Middlebury

January 21, 1997

MIDDLEBURY COLLEGE STUDENT FEATURE

Justin Weiss: Profile of a Composed Composer

An exciting event coming up at Middlebury College during its 1997 winter term is a student-led production of an opera, "Gimpel the Fool." The libretto itself was written by the 1996 winter term class jointly led by Assistant Professor of Music Su Lian Tan and Professor of English Robert Pack.

Over the 1996 fall term, the task of putting the libretto to music fell on Su Lian Tan's music composition class. This work required much collaboration between the 11 students involved. In charge of facilitating this collaboration is Justin Weiss '97 of Kennebunk, Maine. Not only is Mr. Weiss composing and administrating the score, he is also performing as one of the leads, Yechiel.

"The art of composing and the art of performing are two entirely different things," the composer/singer admitted. "Composing in collaboration with other students is different too. However, listening to and looking at other people's work over time has created a natural convergence. It's almost magical."

The opera is definitely a product in progress. The first week of class the composers worked on the libretto, cutting, changing the order, and assigning arias. "Things will change again when the performers impact it," said Mr. Weiss.

Assistant Professor of Theatre Mark Evancho's set design class is actually designing the set. They created intricate to-scale models and have met several times with the composers. "Working with them has been an important step," said Mr. Weiss. "For instance, they have centered one set around a fountain. We hadn't really noticed that there was a fountain in the libretto and having one on the set made a difference in how we felt about the music."

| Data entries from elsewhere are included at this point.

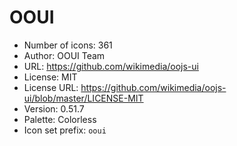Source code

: # OOUI

- Number of icons: 361
- Author: OOUI Team
- URL: https://github.com/wikimedia/oojs-ui
- License: MIT
- License URL: https://github.com/wikimedia/oojs-ui/blob/master/LICENSE-MIT
- Version: 0.51.7
- Palette: Colorless
- Icon set prefix: `ooui`
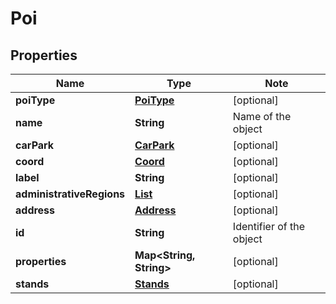 # Poi

## Properties

Name | Type | Note
---- | ---- | ----
**poiType** | [**PoiType**](PoiType.md) | [optional] 
**name** | **String** | Name of the object 
**carPark** | [**CarPark**](CarPark.md) | [optional] 
**coord** | [**Coord**](Coord.md) | [optional] 
**label** | **String** | [optional] 
**administrativeRegions** | [**List<Admin>**](Admin.md) | [optional] 
**address** | [**Address**](Address.md) | [optional] 
**id** | **String** | Identifier of the object 
**properties** | **Map<String, String>** | [optional] 
**stands** | [**Stands**](Stands.md) | [optional] 


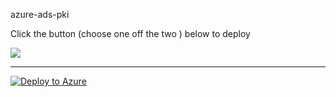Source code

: azure-ads-pki

Click the button (choose one off the two ) below to deploy

<a href="https://portal.azure.com/#create/Microsoft.Template/uri/https%3A%2F%2Fraw.githubusercontent.com%2Fdkjsj%2Fazure-ads-pki%2Fmaster%2Fazuredeploy.json" target="_blank">
    <img src="http://azuredeploy.net/deploybutton.png"/>
</a>

<hr>

[![Deploy to Azure](https://azuredeploy.net/deploybutton.svg)](https://azuredeploy.net/)

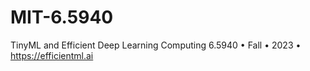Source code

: # MIT-6.5940
TinyML and Efficient Deep Learning Computing 6.5940 • Fall • 2023 • https://efficientml.ai
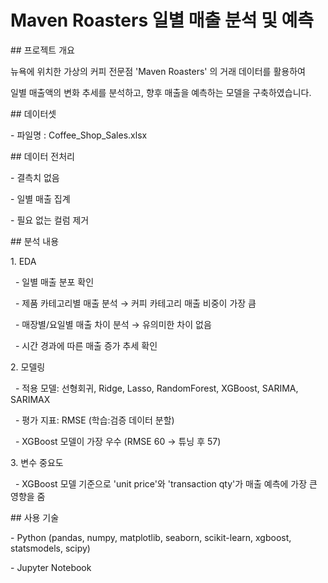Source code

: # Maven Roasters 일별 매출 분석 및 예측



\## 프로젝트 개요

뉴욕에 위치한 가상의 커피 전문점 'Maven Roasters' 의 거래 데이터를 활용하여

일별 매출액의 변화 추세를 분석하고, 향후 매출을 예측하는 모델을 구축하였습니다.



\## 데이터셋

\- 파일명 : Coffee\_Shop\_Sales.xlsx



\## 데이터 전처리

\- 결측치 없음

\- 일별 매출 집계

\- 필요 없는 컬럼 제거



\## 분석 내용

1\. EDA

   - 일별 매출 분포 확인

   - 제품 카테고리별 매출 분석 → 커피 카테고리 매출 비중이 가장 큼

   - 매장별/요일별 매출 차이 분석 → 유의미한 차이 없음

   - 시간 경과에 따른 매출 증가 추세 확인



2\. 모델링

   - 적용 모델: 선형회귀, Ridge, Lasso, RandomForest, XGBoost, SARIMA, SARIMAX

   - 평가 지표: RMSE (학습:검증 데이터 분할)

   - XGBoost 모델이 가장 우수 (RMSE 60 → 튜닝 후 57)



3\. 변수 중요도

   - XGBoost 모델 기준으로 'unit price'와 'transaction qty'가 매출 예측에 가장 큰 영향을 줌



\## 사용 기술

\- Python (pandas, numpy, matplotlib, seaborn, scikit-learn, xgboost, statsmodels, scipy)

\- Jupyter Notebook

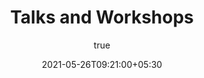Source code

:---
title: "Talks and Workshops"
date: 2021-05-26T09:21:00+05:30
author: "true"
authorName: "Anandu R"
authorUrl: "https://anandur32.github.io/Resume32R/"
tags: ["asthra","workshop","tech talks"]
url: asthra
draft: true
---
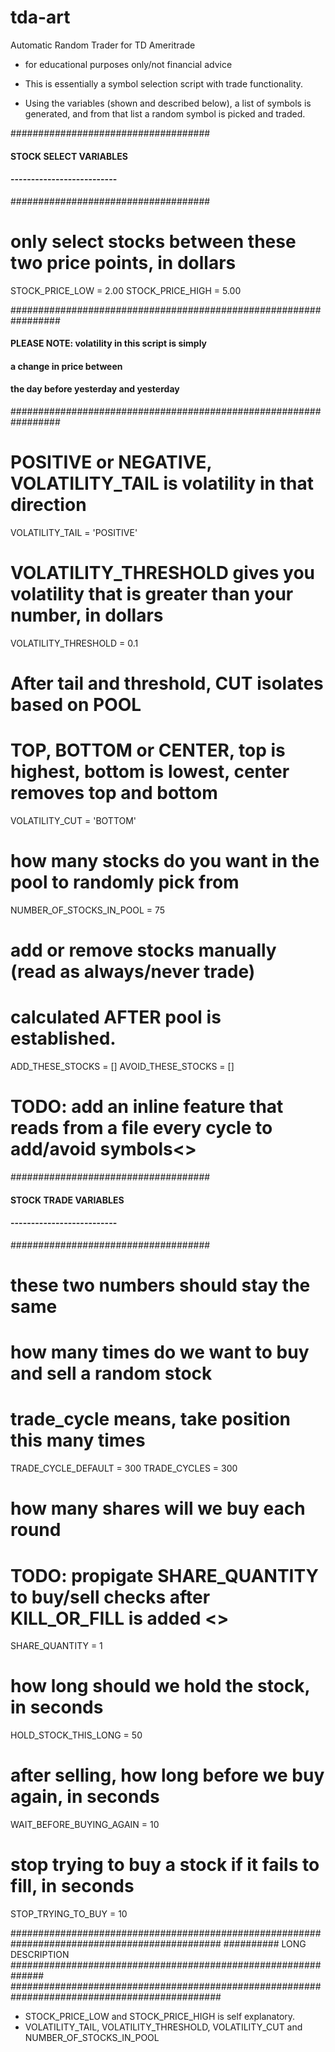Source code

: # tda-art
Automatic Random Trader for TD Ameritrade

- for educational purposes only/not financial advice

- This is essentially a symbol selection script with trade functionality.


- Using the variables (shown and described below), a list of symbols 
  is generated, and from that list a random symbol is picked and traded.

####################################
####  STOCK SELECT VARIABLES    ####
#### -------------------------- ####
####################################

# only select stocks between these two price points, in dollars
STOCK_PRICE_LOW = 2.00
STOCK_PRICE_HIGH = 5.00

#################################################################
#### PLEASE NOTE:   volatility in this script is simply      ####
####                a change in price between                ####
####                the day before yesterday and yesterday   ####
#################################################################

# POSITIVE or NEGATIVE, VOLATILITY_TAIL is volatility in that direction
VOLATILITY_TAIL = 'POSITIVE'

# VOLATILITY_THRESHOLD gives you volatility that is greater than your number, in dollars
VOLATILITY_THRESHOLD = 0.1

# After tail and threshold, CUT isolates based on POOL
# TOP, BOTTOM or CENTER, top is highest, bottom is lowest, center removes top and bottom
VOLATILITY_CUT = 'BOTTOM'

# how many stocks do you want in the pool to randomly pick from
NUMBER_OF_STOCKS_IN_POOL = 75

# add or remove stocks manually (read as always/never trade)
# calculated AFTER pool is established.
ADD_THESE_STOCKS = []
AVOID_THESE_STOCKS = []

# TODO: add an inline feature that reads from a file every cycle to add/avoid symbols<>

####################################
####  STOCK TRADE VARIABLES     ####
#### -------------------------- ####
####################################        

# these two numbers should stay the same
# how many times do we want to buy and sell a random stock
# trade_cycle means, take position this many times
TRADE_CYCLE_DEFAULT = 300
TRADE_CYCLES = 300   

# how many shares will we buy each round
# TODO: propigate SHARE_QUANTITY to buy/sell checks after KILL_OR_FILL is added <>
SHARE_QUANTITY = 1

# how long should we hold the stock, in seconds
HOLD_STOCK_THIS_LONG = 50

# after selling, how long before we buy again, in seconds
WAIT_BEFORE_BUYING_AGAIN = 10

# stop trying to buy a stock if it fails to fill, in seconds
STOP_TRYING_TO_BUY = 10


##############################################################################################
##########   LONG DESCRIPTION   ##############################################################
##############################################################################################
- STOCK_PRICE_LOW and STOCK_PRICE_HIGH is self explanatory.
- VOLATILITY_TAIL, VOLATILITY_THRESHOLD, VOLATILITY_CUT and NUMBER_OF_STOCKS_IN_POOL
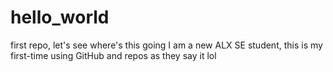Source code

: # hello_world
first repo, let's see where's this going
I am a new ALX SE student, this is my first-time using GitHub and repos as they say it lol
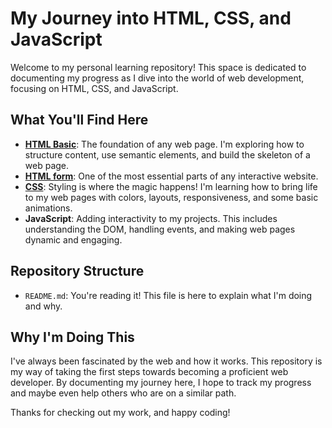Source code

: # My Journey into HTML, CSS, and JavaScript

Welcome to my personal learning repository! This space is dedicated to documenting my progress as I dive into the world of web development, focusing on HTML, CSS, and JavaScript.

## What You'll Find Here

- <a href="https://github.com/dedekharisma/html-basic">**HTML Basic**</a>: The foundation of any web page. I'm exploring how to structure content, use semantic elements, and build the skeleton of a web page.
- <a href=https://github.com/dedekharisma/html-form>**HTML form**</a>: One of the most essential parts of any interactive website.
- <a href=https://github.com/dedekharisma/css-basic>**CSS**</a>: Styling is where the magic happens! I'm learning how to bring life to my web pages with colors, layouts, responsiveness, and some basic animations.
- **JavaScript**: Adding interactivity to my projects. This includes understanding the DOM, handling events, and making web pages dynamic and engaging.

## Repository Structure
- `README.md`: You're reading it! This file is here to explain what I'm doing and why.

## Why I'm Doing This

I've always been fascinated by the web and how it works. This repository is my way of taking the first steps towards becoming a proficient web developer. By documenting my journey here, I hope to track my progress and maybe even help others who are on a similar path.

Thanks for checking out my work, and happy coding!

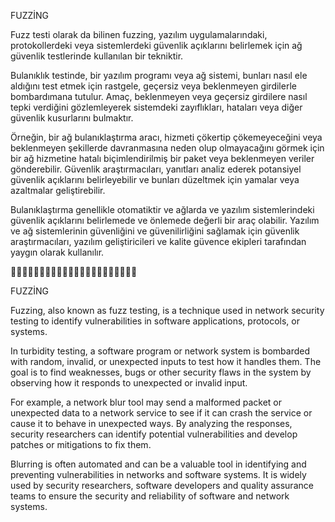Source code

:FUZZİNG 

Fuzz testi olarak da bilinen fuzzing, yazılım uygulamalarındaki, protokollerdeki veya sistemlerdeki güvenlik açıklarını belirlemek için ağ güvenlik testlerinde kullanılan bir tekniktir.

Bulanıklık testinde, bir yazılım programı veya ağ sistemi, bunları nasıl ele aldığını test etmek için rastgele, geçersiz veya beklenmeyen girdilerle bombardımana tutulur. Amaç, beklenmeyen veya geçersiz girdilere nasıl tepki verdiğini gözlemleyerek sistemdeki zayıflıkları, hataları veya diğer güvenlik kusurlarını bulmaktır.

Örneğin, bir ağ bulanıklaştırma aracı, hizmeti çökertip çökemeyeceğini veya beklenmeyen şekillerde davranmasına neden olup olmayacağını görmek için bir ağ hizmetine hatalı biçimlendirilmiş bir paket veya beklenmeyen veriler gönderebilir. Güvenlik araştırmacıları, yanıtları analiz ederek potansiyel güvenlik açıklarını belirleyebilir ve bunları düzeltmek için yamalar veya azaltmalar geliştirebilir.

Bulanıklaştırma genellikle otomatiktir ve ağlarda ve yazılım sistemlerindeki güvenlik açıklarını belirlemede ve önlemede değerli bir araç olabilir. Yazılım ve ağ sistemlerinin güvenliğini ve güvenilirliğini sağlamak için güvenlik araştırmacıları, yazılım geliştiricileri ve kalite güvence ekipleri tarafından yaygın olarak kullanılır.


🚀🚀🚀🚀🚀🚀🚀🚀🚀🚀🚀🚀🚀🚀🚀🚀🚀🚀🚀🚀🚀🚀

FUZZİNG

Fuzzing, also known as fuzz testing, is a technique used in network security testing to identify vulnerabilities in software applications, protocols, or systems.

In turbidity testing, a software program or network system is bombarded with random, invalid, or unexpected inputs to test how it handles them. The goal is to find weaknesses, bugs or other security flaws in the system by observing how it responds to unexpected or invalid input.

For example, a network blur tool may send a malformed packet or unexpected data to a network service to see if it can crash the service or cause it to behave in unexpected ways. By analyzing the responses, security researchers can identify potential vulnerabilities and develop patches or mitigations to fix them.

Blurring is often automated and can be a valuable tool in identifying and preventing vulnerabilities in networks and software systems. It is widely used by security researchers, software developers and quality assurance teams to ensure the security and reliability of software and network systems.
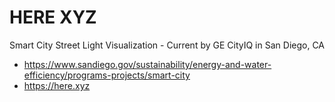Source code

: # HERE XYZ

Smart City Street Light Visualization - Current by GE CityIQ in San Diego, CA

- https://www.sandiego.gov/sustainability/energy-and-water-efficiency/programs-projects/smart-city
- https://here.xyz

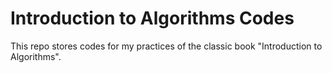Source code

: # Introduction to Algorithms Codes

This repo stores codes for my practices of the classic book "Introduction to Algorithms".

Many of the composers are using a computer program called Finale that can record, do the transposition and modify a full score to accommodate instrumentation. Not all the composers have used this program and so one of Mr. Weiss' jobs is to put all their music on Finale. He worked through much of Christmas break, integrating the score.

In January, the performers, which will include a cast of four leads and a chorus and instrumentation by a string octet, flute, piccolo, bassoon, percussion, keyboard, clarinet and trombone, have three weeks to get ready for performances from January 29 through January 31.

What does Mr. Weiss, a double music/political science major who studied in France in his junior year, face in preparing to sing in an opera? "Ten adjunct music faculty will work on the leads to make sure we're taking care of ourselves," he says. "It's very important for opera singers. We must always wear a scarf; always drink water; not talk too much; speak the right way; not eat food that's too hot or too cold; be in bed by 9, up by 7; not smoke, not drink, and take no medication."

Does Mr. Weiss feel ready for this unique production? "The show will go on," he says. "And we couldn't do it without Su Lian Tan," he adds. "It's amazing to have such an advanced composer available to us. She nourishes us, she's artistically supportive. But she wants it to be our show."